TASK REQUIREMENTS :: In the entries that follow, the line with "- tag v27, revm" opens the range and the line with "- Burntpix criterion" closes it; repeat that range exactly, both lines included.

DATA IN THIS EXERCISE ::
-------

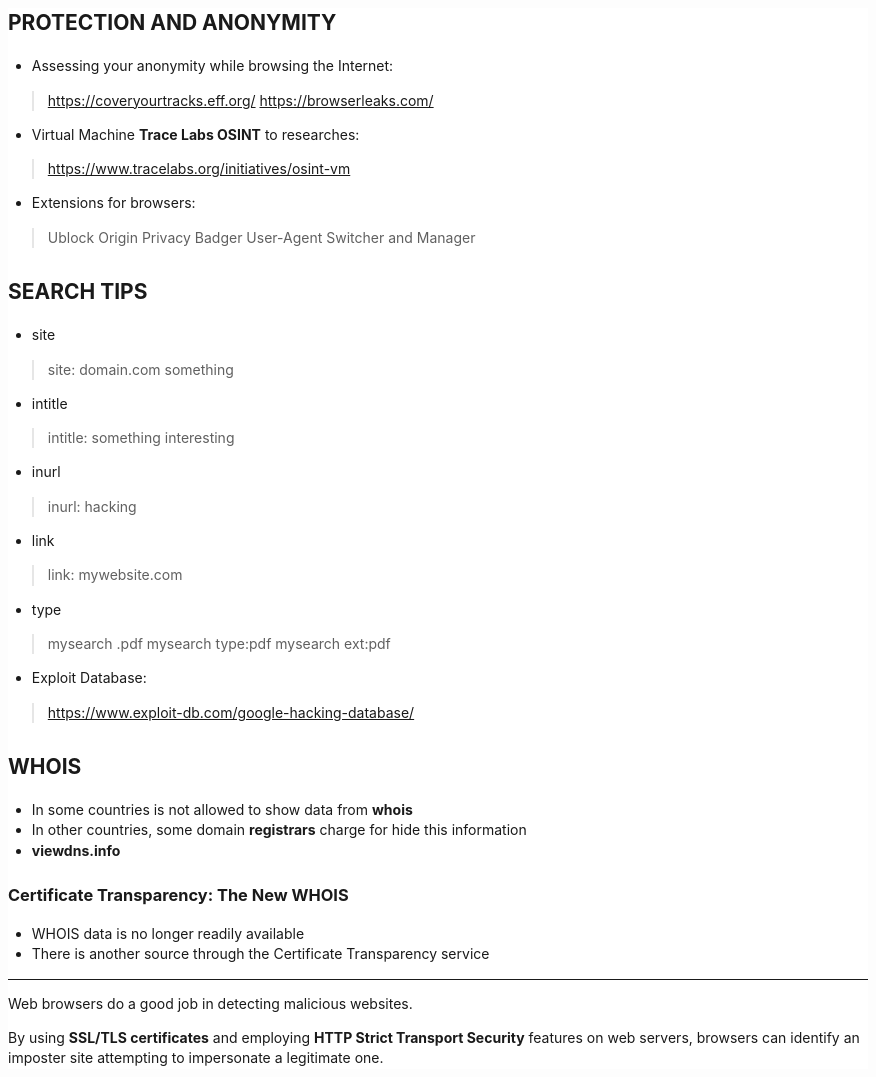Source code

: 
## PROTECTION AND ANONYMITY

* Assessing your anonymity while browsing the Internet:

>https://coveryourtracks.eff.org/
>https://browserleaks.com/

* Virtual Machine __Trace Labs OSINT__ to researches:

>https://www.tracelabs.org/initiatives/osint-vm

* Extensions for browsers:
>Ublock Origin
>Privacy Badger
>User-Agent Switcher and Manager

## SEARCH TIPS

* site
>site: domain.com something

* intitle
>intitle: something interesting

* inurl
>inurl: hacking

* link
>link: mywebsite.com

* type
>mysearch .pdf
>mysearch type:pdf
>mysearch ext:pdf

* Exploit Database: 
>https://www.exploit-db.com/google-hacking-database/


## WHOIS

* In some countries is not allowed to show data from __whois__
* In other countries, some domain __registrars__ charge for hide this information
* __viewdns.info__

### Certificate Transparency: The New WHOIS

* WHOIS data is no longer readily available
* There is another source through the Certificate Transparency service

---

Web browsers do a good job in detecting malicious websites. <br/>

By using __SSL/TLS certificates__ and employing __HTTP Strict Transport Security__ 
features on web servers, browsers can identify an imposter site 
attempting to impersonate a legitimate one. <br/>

-------

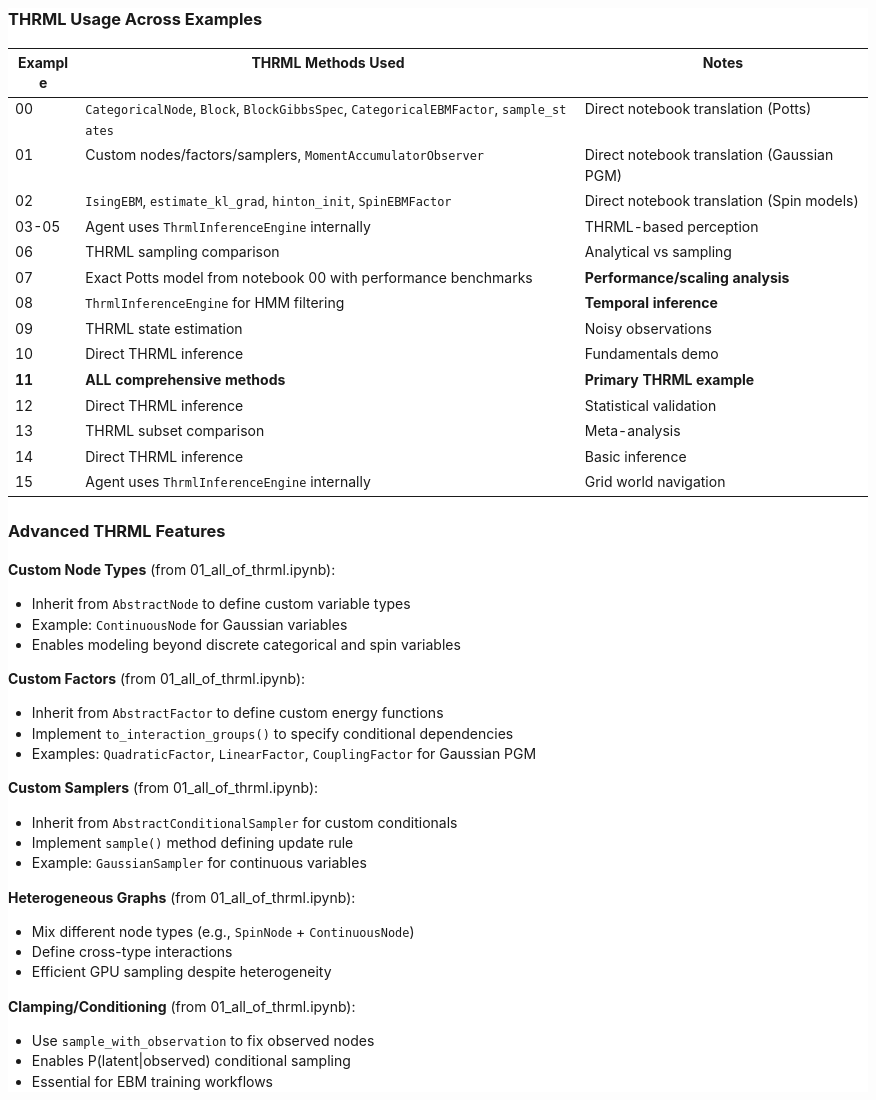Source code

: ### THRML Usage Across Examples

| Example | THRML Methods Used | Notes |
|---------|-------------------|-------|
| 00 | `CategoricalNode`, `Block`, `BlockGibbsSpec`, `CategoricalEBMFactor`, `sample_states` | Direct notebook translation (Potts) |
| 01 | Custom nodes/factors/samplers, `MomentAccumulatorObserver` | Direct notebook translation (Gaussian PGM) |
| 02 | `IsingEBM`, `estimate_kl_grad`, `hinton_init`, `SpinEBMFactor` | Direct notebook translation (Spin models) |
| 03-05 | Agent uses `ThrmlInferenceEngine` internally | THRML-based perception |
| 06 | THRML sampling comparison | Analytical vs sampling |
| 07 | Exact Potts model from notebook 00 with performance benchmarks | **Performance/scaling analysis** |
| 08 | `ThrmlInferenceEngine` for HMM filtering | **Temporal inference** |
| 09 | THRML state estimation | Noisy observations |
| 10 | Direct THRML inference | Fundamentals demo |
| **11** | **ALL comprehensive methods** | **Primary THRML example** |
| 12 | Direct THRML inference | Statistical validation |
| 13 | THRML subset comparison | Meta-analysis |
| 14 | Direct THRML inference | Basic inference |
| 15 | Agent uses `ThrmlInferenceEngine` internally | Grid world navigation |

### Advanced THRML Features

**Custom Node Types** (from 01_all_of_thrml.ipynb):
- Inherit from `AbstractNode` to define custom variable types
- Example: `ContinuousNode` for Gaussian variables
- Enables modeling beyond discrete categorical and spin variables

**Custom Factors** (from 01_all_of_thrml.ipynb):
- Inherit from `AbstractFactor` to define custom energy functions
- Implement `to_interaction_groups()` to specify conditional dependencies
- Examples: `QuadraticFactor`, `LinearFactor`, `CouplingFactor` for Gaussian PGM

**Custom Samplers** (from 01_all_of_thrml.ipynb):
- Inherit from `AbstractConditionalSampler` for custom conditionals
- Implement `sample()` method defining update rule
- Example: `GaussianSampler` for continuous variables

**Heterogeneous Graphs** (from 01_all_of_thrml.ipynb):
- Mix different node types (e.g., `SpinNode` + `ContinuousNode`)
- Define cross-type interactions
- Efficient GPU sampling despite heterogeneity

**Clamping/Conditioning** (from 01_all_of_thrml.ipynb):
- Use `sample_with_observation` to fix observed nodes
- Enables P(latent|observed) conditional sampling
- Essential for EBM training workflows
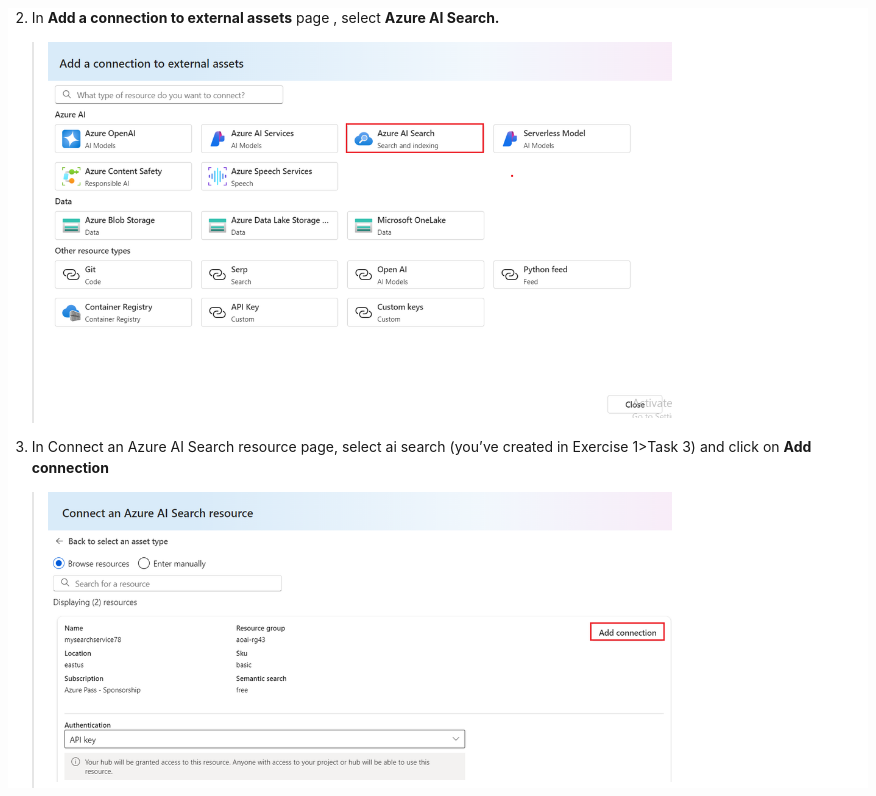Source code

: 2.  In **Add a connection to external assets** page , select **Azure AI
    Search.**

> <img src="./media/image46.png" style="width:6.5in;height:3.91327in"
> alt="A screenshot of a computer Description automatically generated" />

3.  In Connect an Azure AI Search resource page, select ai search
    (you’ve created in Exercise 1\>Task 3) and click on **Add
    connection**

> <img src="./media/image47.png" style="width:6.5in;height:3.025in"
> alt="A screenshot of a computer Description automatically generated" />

-------

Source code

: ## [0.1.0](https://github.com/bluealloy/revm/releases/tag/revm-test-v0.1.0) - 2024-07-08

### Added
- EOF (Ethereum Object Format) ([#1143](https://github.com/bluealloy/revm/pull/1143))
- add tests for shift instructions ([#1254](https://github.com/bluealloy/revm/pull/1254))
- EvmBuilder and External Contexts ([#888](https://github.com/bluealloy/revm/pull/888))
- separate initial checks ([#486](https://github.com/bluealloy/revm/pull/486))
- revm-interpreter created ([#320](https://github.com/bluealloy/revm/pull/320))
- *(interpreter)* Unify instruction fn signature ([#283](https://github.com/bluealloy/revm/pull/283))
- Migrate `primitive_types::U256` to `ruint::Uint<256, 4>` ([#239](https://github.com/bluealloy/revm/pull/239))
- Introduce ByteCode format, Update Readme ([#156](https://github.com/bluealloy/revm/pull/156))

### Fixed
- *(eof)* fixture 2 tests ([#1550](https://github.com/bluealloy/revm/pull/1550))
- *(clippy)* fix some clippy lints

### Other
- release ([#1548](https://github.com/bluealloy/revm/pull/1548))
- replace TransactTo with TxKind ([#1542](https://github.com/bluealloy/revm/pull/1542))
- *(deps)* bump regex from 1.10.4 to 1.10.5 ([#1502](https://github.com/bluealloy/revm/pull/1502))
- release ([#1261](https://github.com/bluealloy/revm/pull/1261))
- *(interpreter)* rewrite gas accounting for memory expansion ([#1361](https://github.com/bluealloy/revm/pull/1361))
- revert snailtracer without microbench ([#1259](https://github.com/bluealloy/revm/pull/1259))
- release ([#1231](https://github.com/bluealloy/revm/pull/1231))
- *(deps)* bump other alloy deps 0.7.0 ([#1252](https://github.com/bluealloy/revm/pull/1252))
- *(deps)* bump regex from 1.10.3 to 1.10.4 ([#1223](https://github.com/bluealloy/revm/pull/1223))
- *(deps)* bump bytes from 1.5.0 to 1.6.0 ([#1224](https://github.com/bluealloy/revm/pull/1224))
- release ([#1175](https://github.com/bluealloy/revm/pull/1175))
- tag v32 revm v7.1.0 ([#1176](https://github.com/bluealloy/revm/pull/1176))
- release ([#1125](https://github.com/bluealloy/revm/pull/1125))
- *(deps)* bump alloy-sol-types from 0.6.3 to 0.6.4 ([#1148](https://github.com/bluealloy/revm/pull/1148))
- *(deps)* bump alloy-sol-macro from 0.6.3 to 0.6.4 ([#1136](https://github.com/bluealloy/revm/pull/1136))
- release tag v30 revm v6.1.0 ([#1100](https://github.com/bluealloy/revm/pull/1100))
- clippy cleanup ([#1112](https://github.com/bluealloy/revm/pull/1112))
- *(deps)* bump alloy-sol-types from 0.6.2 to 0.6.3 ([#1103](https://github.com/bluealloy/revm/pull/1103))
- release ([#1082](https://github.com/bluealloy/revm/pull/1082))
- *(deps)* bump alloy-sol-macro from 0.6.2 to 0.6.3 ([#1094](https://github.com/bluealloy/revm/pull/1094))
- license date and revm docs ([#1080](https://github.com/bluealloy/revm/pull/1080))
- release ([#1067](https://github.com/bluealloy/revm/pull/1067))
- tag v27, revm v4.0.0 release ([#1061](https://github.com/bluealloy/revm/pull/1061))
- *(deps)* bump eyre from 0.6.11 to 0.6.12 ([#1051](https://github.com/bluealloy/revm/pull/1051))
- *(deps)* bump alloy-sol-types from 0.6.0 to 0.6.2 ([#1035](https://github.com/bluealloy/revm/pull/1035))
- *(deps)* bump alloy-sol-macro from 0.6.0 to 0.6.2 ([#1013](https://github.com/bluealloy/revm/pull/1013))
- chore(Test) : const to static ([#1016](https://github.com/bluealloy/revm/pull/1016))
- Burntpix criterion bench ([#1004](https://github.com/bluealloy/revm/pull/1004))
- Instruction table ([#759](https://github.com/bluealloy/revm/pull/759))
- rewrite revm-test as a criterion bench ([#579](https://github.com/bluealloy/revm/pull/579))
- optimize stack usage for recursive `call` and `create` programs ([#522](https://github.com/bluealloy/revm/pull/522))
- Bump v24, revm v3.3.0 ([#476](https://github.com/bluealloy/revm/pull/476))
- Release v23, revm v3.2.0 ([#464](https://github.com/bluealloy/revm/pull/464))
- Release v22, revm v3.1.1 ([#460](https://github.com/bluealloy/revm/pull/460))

-------

SOLUTION TO THIS EXERCISE ::
- tag v27, revm v4.0.0 release ([#1061](https://github.com/bluealloy/revm/pull/1061))
- *(deps)* bump eyre from 0.6.11 to 0.6.12 ([#1051](https://github.com/bluealloy/revm/pull/1051))
- *(deps)* bump alloy-sol-types from 0.6.0 to 0.6.2 ([#1035](https://github.com/bluealloy/revm/pull/1035))
- *(deps)* bump alloy-sol-macro from 0.6.0 to 0.6.2 ([#1013](https://github.com/bluealloy/revm/pull/1013))
- chore(Test) : const to static ([#1016](https://github.com/bluealloy/revm/pull/1016))
- Burntpix criterion bench ([#1004](https://github.com/bluealloy/revm/pull/1004))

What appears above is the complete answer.